*** Passage for review ***

Publication Type

Conference Proceeding Article

Version

acceptedVersion

Publication Date

9-2019

Abstract

Password authentication is widely used to validate users’ identities because it is convenient to use, easy for users to remember, and simple to implement. The password authentication protocol transmits passwords in plaintext, which makes the authentication vulnerable to eavesdropping and replay attacks, and several protocols have been proposed to protect against this. However, we find that secure password authentication protocols are often implemented incorrectly in Android applications (apps). To detect the implementation flaws in password authentication code, we propose GLACIATE, a fully automated tool combining machine learning and program analysis. Instead of creating detection templates/rules manually, GLACIATE automatically and accurately learns the common authentication flaws from a relatively small training dataset, and then identifies whether the authentication flaws exist in other apps. We collected 16,387 apps from Google Play for evaluation. GLACIATE successfully identified 4,105 of these with incorrect password authentication implementations. Examining these results, we observed that a significant proportion of them had multiple flaws in their authentication code. We further compared GLACIATE with the state-of-the-art techniques to assess its detection accuracy.

***

What you will do ::
Answer these from the abstract on password authentication flaws above:
(a) What publication date is listed?
(b) Which two techniques does GLACIATE combine?
(c) Of the apps collected from Google Play, how many did GLACIATE identify as having incorrect password authentication implementations?

*** Information shown ***

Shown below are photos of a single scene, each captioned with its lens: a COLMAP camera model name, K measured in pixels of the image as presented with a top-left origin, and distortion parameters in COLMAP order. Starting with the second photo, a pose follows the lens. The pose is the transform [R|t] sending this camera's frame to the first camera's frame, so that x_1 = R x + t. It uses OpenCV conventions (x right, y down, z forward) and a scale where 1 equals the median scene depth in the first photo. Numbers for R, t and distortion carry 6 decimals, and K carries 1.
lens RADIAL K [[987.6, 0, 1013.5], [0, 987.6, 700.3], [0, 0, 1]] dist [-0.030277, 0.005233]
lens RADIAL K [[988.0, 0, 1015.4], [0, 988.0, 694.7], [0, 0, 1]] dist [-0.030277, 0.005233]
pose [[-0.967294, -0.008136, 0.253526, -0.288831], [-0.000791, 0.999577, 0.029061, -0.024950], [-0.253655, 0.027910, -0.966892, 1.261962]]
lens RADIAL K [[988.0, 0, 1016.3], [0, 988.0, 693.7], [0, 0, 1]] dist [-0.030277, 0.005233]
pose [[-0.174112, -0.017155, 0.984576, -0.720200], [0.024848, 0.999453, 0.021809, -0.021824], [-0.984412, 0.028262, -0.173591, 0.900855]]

***
*** Information shown ***

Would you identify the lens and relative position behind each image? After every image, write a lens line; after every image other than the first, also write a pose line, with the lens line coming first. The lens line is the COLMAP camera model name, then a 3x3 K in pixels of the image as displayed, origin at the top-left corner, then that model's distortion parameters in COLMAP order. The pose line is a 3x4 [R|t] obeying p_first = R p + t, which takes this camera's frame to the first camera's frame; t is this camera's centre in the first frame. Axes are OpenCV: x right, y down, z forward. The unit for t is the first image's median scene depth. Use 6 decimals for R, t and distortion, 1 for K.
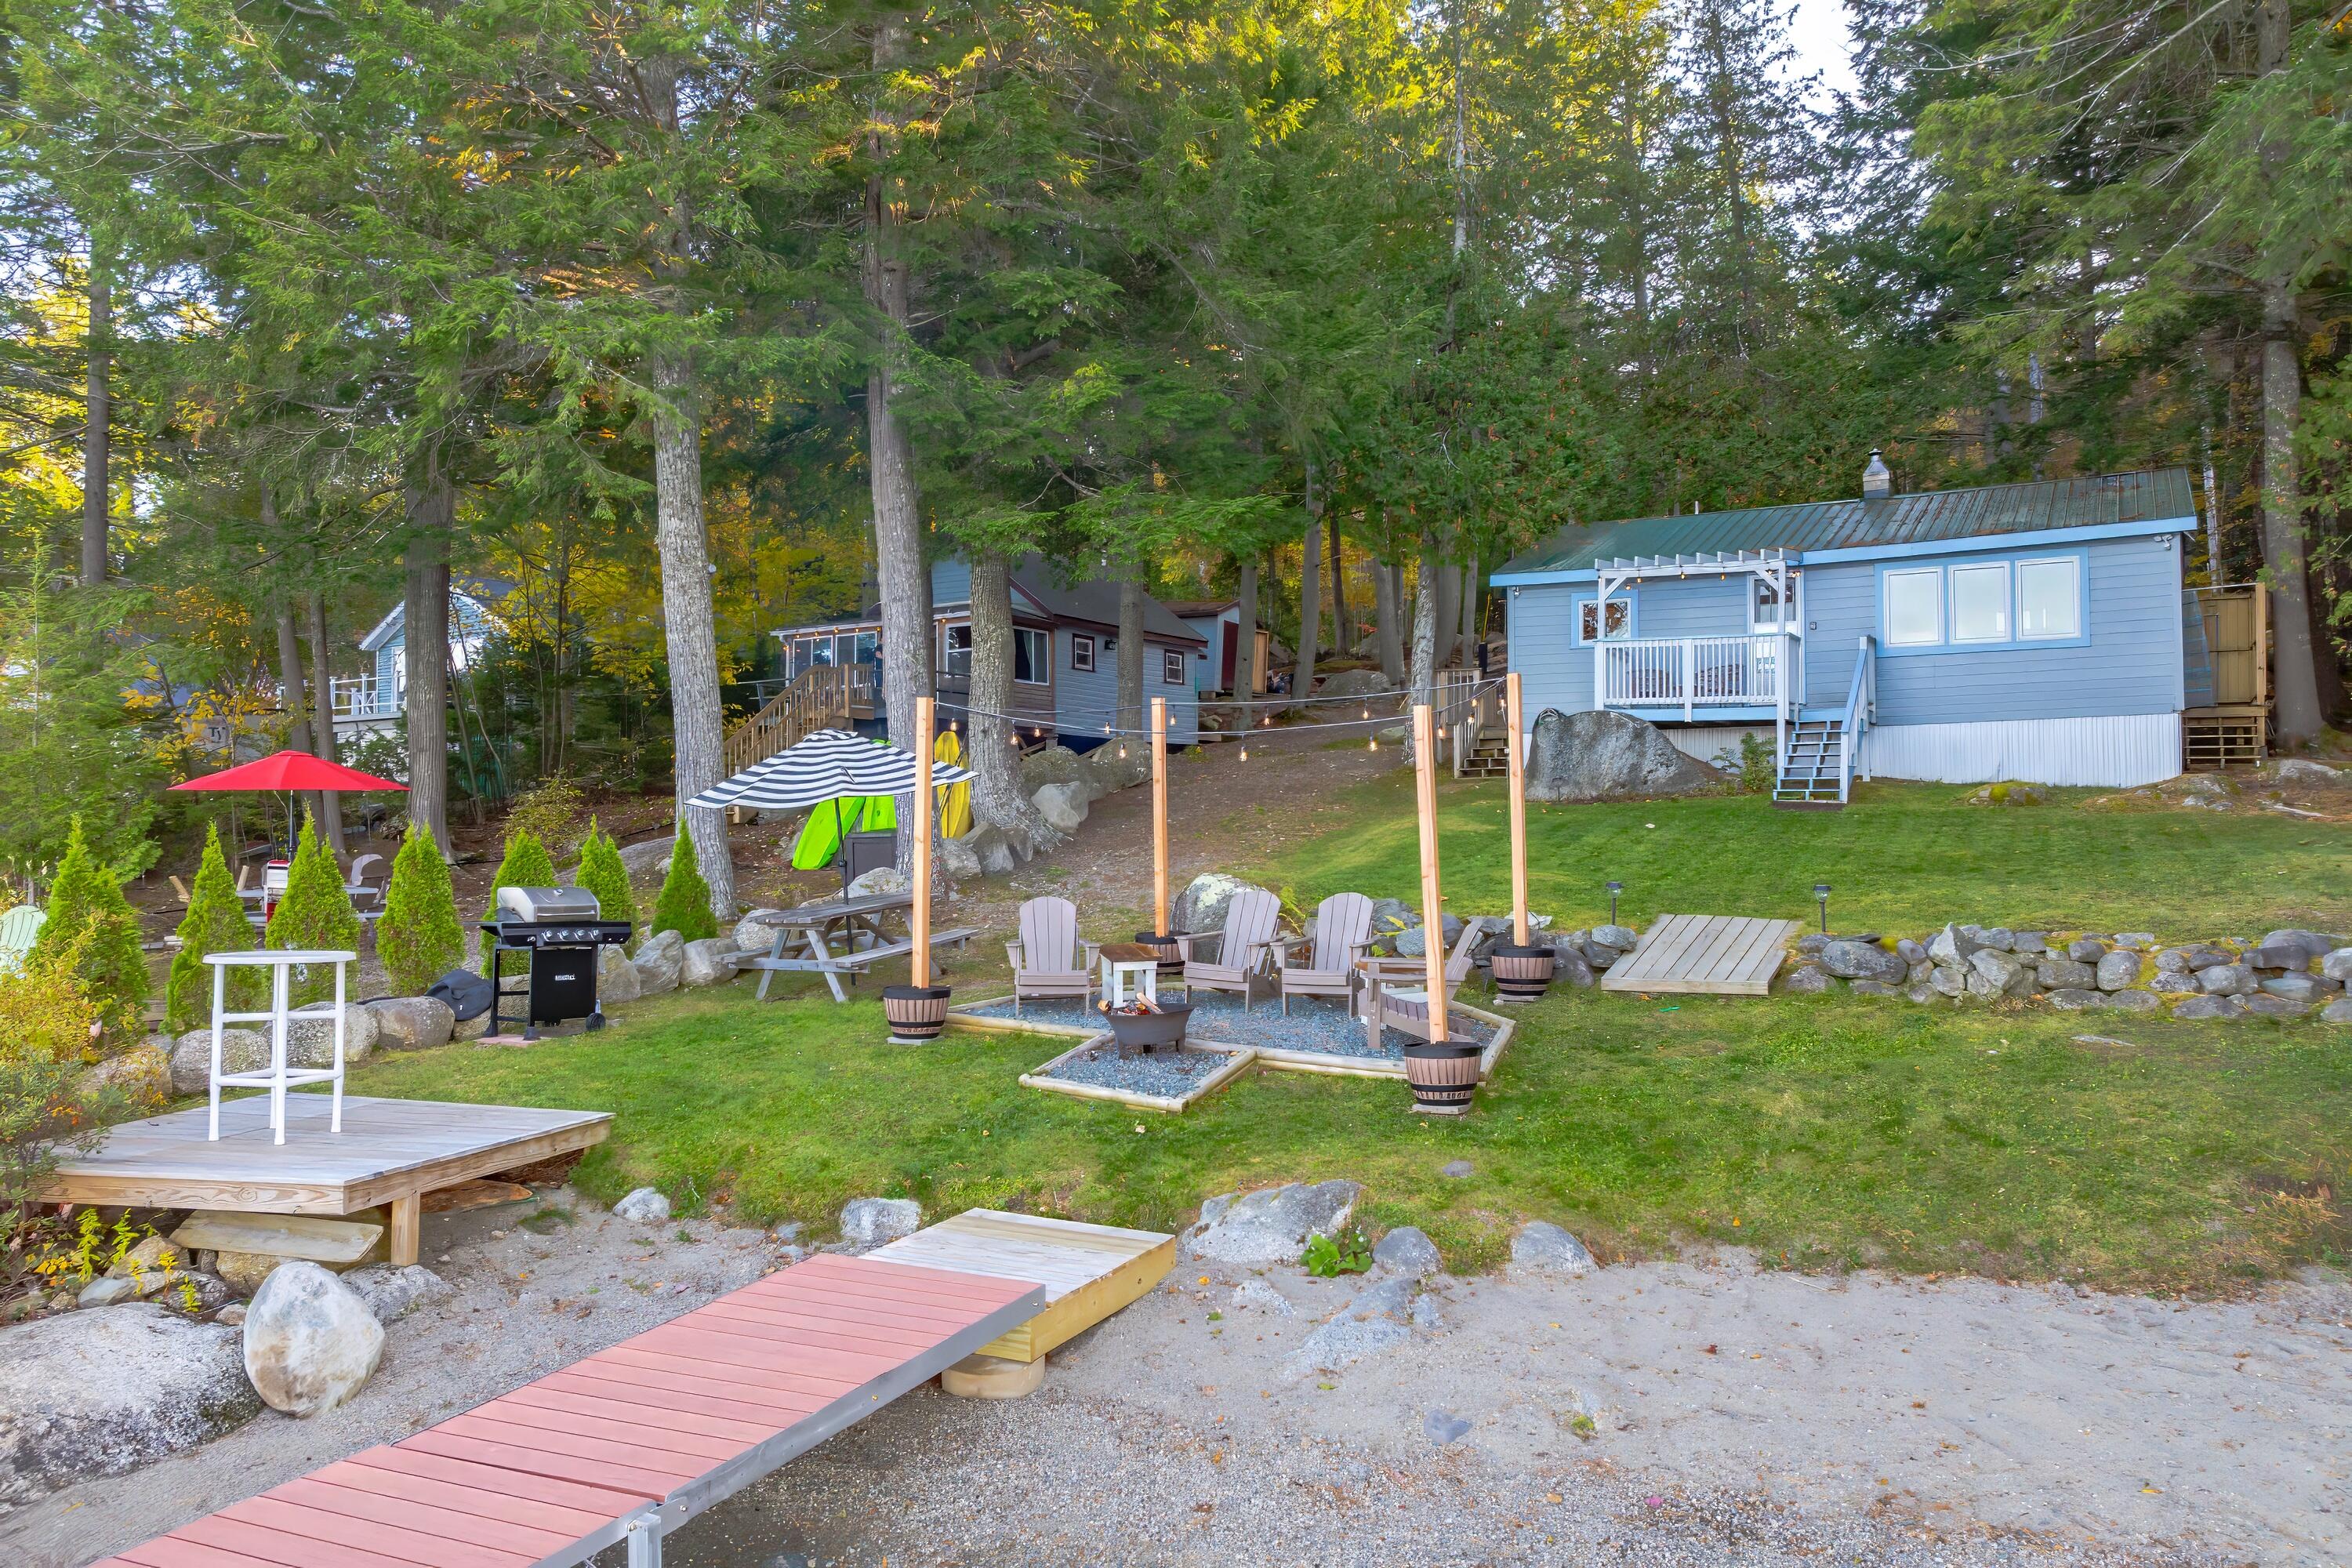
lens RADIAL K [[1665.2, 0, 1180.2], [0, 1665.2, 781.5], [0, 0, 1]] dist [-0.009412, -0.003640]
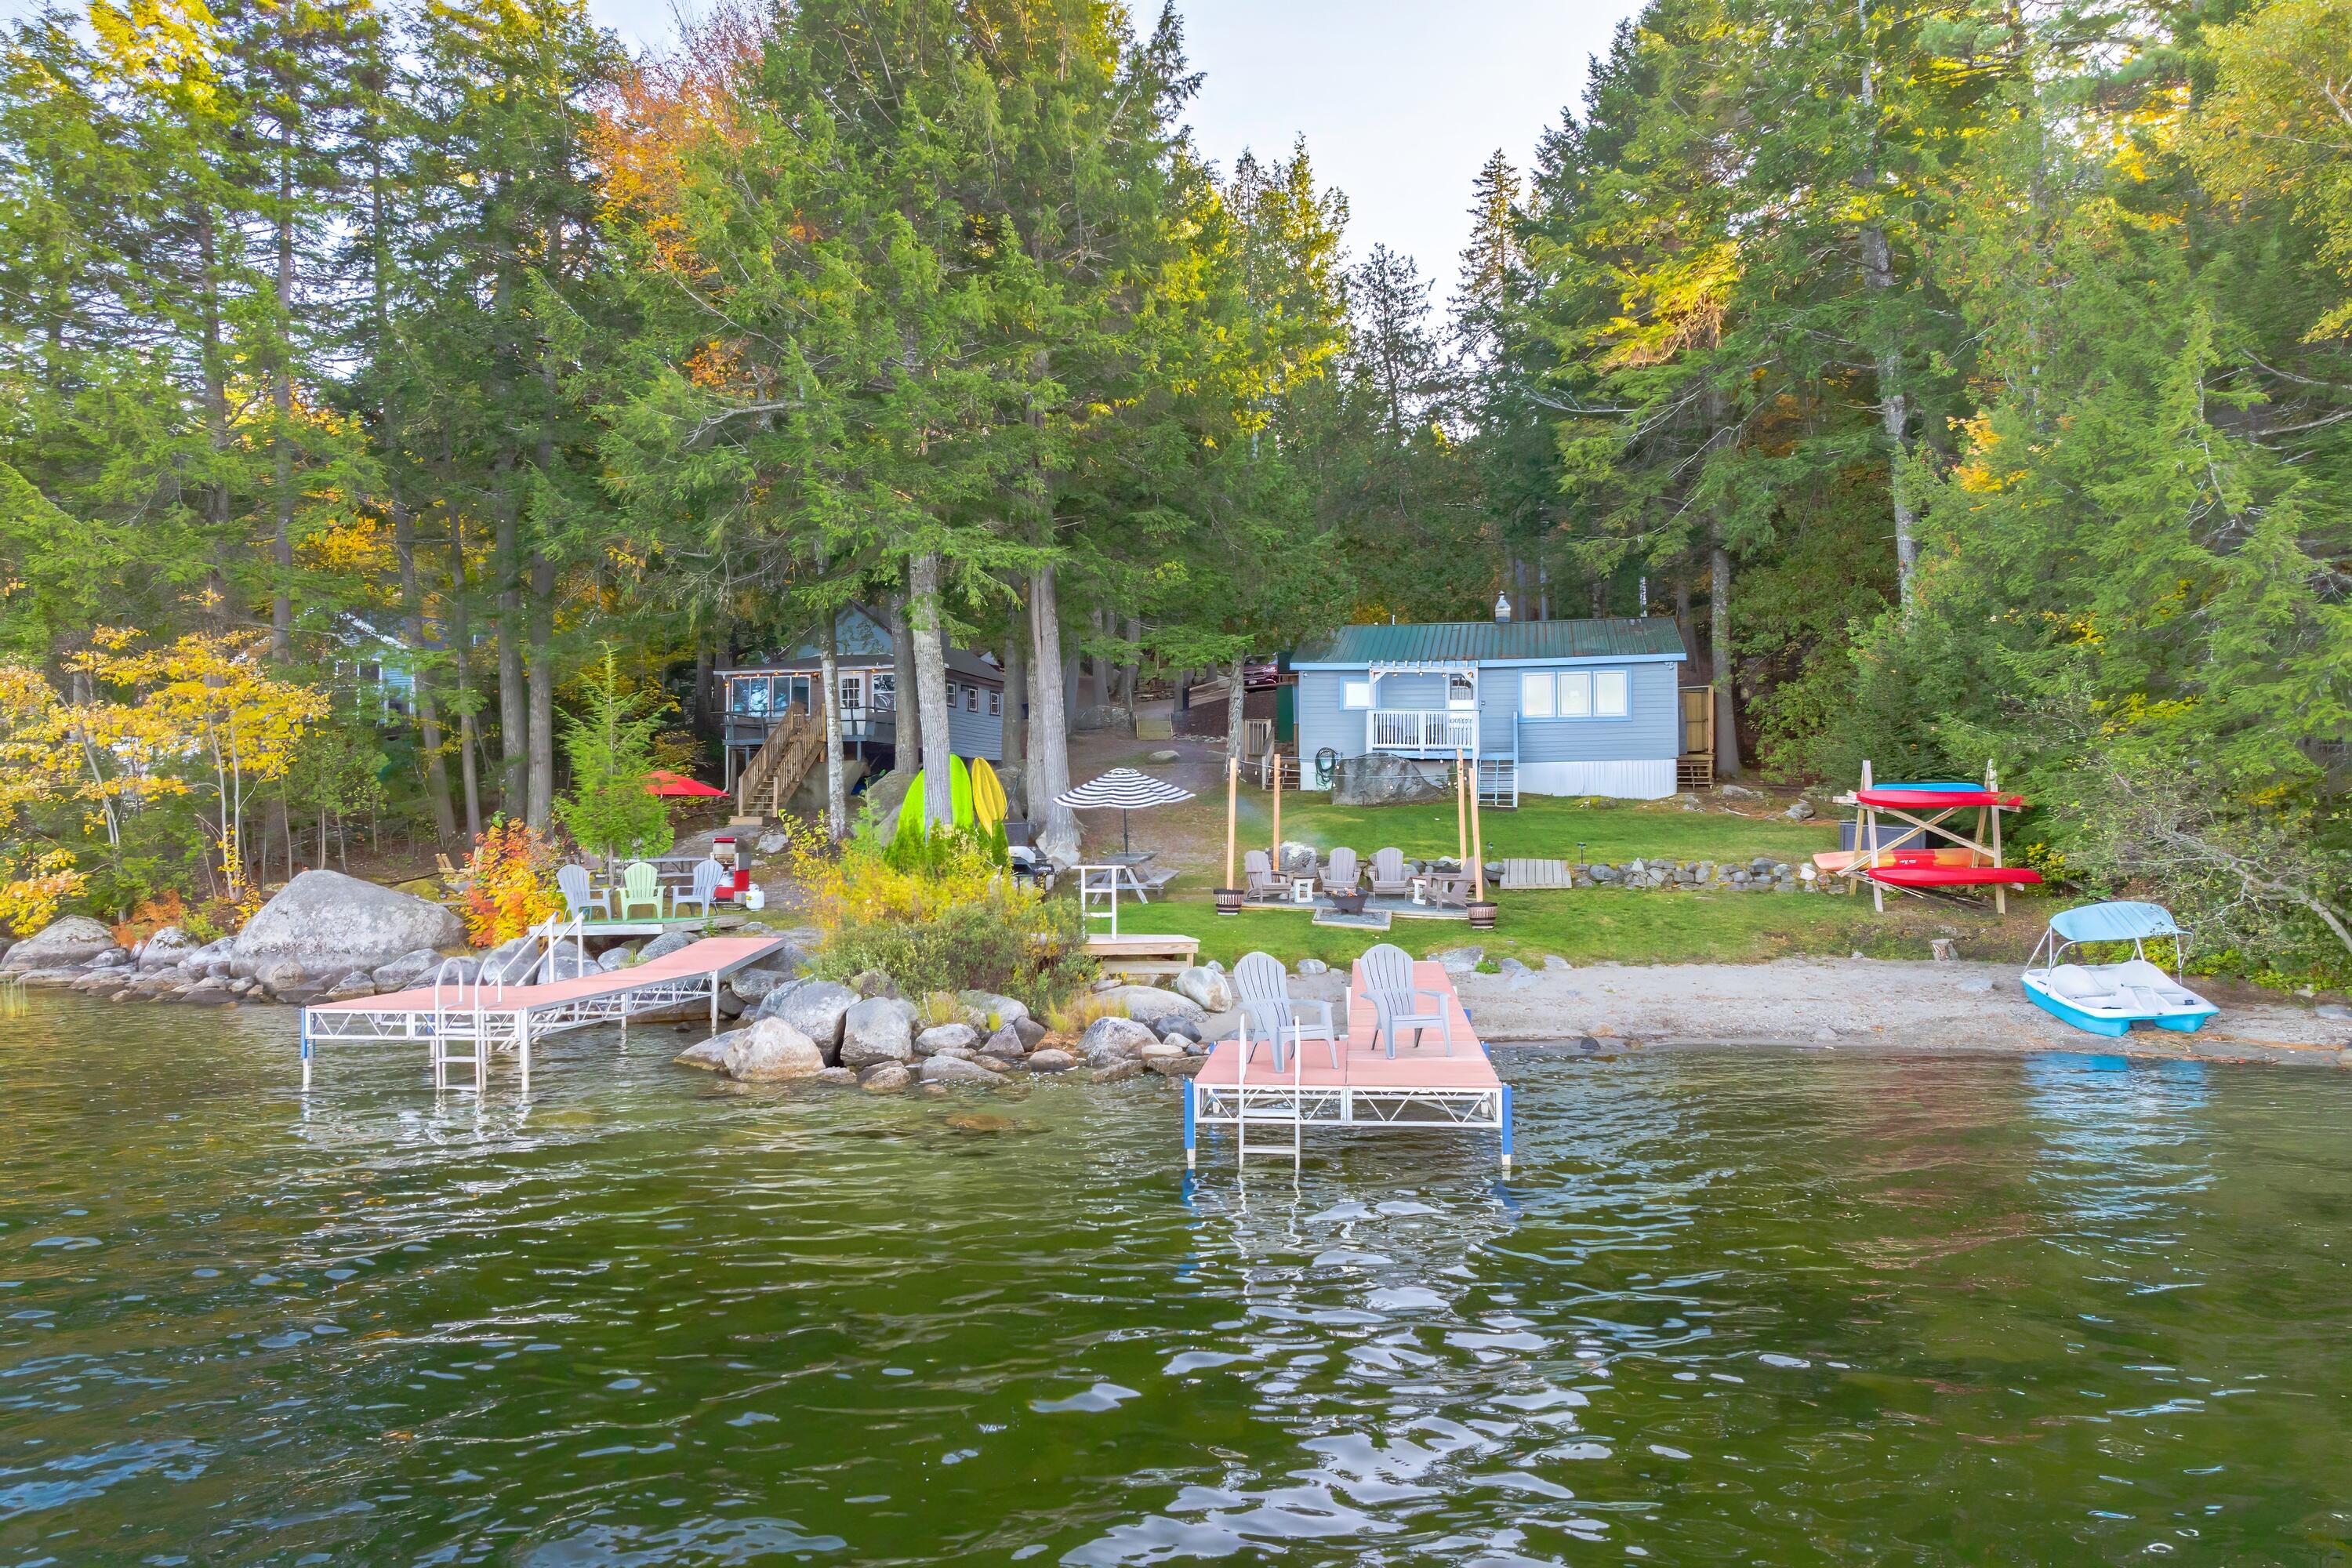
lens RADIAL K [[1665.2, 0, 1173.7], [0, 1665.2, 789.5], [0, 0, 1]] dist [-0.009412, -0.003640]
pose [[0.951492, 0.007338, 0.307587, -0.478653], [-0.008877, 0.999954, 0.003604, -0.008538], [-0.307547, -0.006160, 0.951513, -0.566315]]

***

Response to this exercise ::
(a) 9-2019
(b) Machine learning and program analysis
(c) 4,105 (out of 16,387 collected)